Vincenzo Merola riportò alla luce i reperti ritrovati nelle acque del Fortino nel 2000, lasciando un’eredità preziosa e condivisa
Ci sono storie che restano sommerse per anni. Poi riaffiorano, delicate e preziose, quando una comunità perde uno dei suoi custodi silenziosi.
La scomparsa di Vincenzo Merola, morto il 12 novembre scorso a 75 anni, è una di queste storie. Un racconto d’acqua, memoria e passione.
Merola, agropolese doc nato nel 1950, amava il mare con la naturalezza di chi lo considera una casa.
Fu proprio quel legame, forte e istintivo, a portarlo alla scoperta di alcuni dei reperti oggi visibili sotto il municipio di Agropoli.
Reperti che, fino a pochi giorni fa, molti ammiravano senza conoscerne l’origine.
La sua storia comincia il 28 luglio 2000.
Era circa mezzogiorno quando, durante un’immersione nelle acque davanti al lido Azzurro, a 150 metri dal costone del Fortino, Merola scorse qualcosa sul fondale.

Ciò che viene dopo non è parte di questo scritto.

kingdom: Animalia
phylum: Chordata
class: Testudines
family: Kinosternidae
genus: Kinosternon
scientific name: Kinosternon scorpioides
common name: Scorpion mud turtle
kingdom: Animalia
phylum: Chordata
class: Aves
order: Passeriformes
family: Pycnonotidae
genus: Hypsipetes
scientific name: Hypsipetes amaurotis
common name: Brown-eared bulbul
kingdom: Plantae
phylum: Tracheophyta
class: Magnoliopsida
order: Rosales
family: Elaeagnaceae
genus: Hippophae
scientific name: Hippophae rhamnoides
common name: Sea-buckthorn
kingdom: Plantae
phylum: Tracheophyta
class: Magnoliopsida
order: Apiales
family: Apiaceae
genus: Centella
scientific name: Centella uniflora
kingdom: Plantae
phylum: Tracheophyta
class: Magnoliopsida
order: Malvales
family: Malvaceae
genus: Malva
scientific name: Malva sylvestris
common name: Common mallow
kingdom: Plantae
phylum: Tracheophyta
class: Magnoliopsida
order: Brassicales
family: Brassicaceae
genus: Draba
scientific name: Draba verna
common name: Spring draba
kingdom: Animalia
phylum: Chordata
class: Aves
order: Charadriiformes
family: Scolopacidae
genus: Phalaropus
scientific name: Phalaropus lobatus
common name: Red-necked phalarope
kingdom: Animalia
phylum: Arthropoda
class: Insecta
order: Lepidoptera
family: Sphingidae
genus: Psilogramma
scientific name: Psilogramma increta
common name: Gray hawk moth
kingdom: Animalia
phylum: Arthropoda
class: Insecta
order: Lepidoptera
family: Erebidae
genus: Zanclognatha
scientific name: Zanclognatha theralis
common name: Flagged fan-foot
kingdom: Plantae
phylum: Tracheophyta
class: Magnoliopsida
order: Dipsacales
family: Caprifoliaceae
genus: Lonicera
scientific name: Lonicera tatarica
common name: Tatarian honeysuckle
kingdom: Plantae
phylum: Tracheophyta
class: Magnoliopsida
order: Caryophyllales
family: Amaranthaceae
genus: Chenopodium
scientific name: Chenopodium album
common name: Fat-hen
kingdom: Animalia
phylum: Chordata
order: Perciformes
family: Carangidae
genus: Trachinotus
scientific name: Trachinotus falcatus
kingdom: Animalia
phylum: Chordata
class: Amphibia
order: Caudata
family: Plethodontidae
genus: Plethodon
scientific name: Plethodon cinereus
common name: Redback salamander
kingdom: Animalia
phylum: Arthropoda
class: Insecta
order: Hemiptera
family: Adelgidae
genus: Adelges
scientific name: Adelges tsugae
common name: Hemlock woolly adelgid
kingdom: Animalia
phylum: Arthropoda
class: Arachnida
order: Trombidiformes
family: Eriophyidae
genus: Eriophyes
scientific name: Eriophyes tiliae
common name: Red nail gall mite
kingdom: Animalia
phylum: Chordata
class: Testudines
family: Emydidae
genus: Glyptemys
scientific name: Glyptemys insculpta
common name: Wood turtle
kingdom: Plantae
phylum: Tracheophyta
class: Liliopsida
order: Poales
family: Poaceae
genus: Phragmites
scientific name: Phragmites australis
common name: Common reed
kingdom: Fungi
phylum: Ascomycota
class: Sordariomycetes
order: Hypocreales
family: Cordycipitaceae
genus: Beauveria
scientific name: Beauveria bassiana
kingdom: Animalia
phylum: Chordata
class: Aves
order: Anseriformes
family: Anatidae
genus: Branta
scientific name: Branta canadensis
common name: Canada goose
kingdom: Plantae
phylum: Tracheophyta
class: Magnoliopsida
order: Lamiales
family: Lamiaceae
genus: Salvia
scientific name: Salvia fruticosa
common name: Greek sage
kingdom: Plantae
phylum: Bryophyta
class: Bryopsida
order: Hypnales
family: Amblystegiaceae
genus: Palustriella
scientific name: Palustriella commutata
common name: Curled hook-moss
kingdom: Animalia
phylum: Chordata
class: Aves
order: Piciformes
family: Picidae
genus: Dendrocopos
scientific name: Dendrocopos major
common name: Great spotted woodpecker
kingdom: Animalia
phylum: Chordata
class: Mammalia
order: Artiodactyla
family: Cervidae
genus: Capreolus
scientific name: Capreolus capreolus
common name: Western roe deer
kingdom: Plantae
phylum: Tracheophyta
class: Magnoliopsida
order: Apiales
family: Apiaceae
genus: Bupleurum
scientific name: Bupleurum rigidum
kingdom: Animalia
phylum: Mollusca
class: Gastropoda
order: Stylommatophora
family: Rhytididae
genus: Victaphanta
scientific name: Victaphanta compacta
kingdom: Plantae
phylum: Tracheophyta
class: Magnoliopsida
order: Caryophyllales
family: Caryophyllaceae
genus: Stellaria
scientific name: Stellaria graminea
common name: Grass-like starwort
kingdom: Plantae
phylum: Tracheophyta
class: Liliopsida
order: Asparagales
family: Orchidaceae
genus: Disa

A sette metri di profondità, tra sabbia e luce filtrata, apparivano i primi indizi di un passato nascosto.
Raccontò così quel momento:
“Una volta immerso mi accorgevo che dal fondale sabbioso usciva per circa 90 centimetri in direzione della superficie una canna di un presunto cannone, alzando gli occhi mi accorgevo che a circa 4 metri più in la si intravedeva un cannone per tutta la sua lunghezza per cui incuriosito incominciavo a scavare il fondale attorno al primo reperto per constatare se effettivamente si trattasse di un secondo cannone.”

Il mare, poco a poco, rivelava i suoi segreti.
Vicino alla bocca di fuoco trovò un piatto in ceramica e diversi cocci incrostati.
Poi, ancora: un attrezzo forse usato per il caricamento del cannone, un’arpione dietro la culatta, un’ancora di grandi dimensioni.
E infine il fasciame di un’antica imbarcazione lunga circa trenta metri, con fogli di piombo ancora aderenti al legno.
Il giorno dopo, Merola tornò sul posto con bombole e attrezzatura completa.
Con lui c’era il signor Visco, che individuò e portò alla luce una palla di cannone in materiale pietroso e due piccoli cunei in legno.
Pezzi di una storia antica e fragile.
Tutti i reperti furono consegnati alla Guardia di Finanza di Agropoli per essere custoditi.
Il 12 novembre Vincenzo Merola ci ha salutati ma resta il valore profondo del suo gesto.
Resta il mare che gli parlava.
Resta la memoria che lui ha riportato in superficie.
Agropoli gli deve molto e quel debito di riconoscenza, scritto tra acqua e coraggio, non deve essere dimenticato.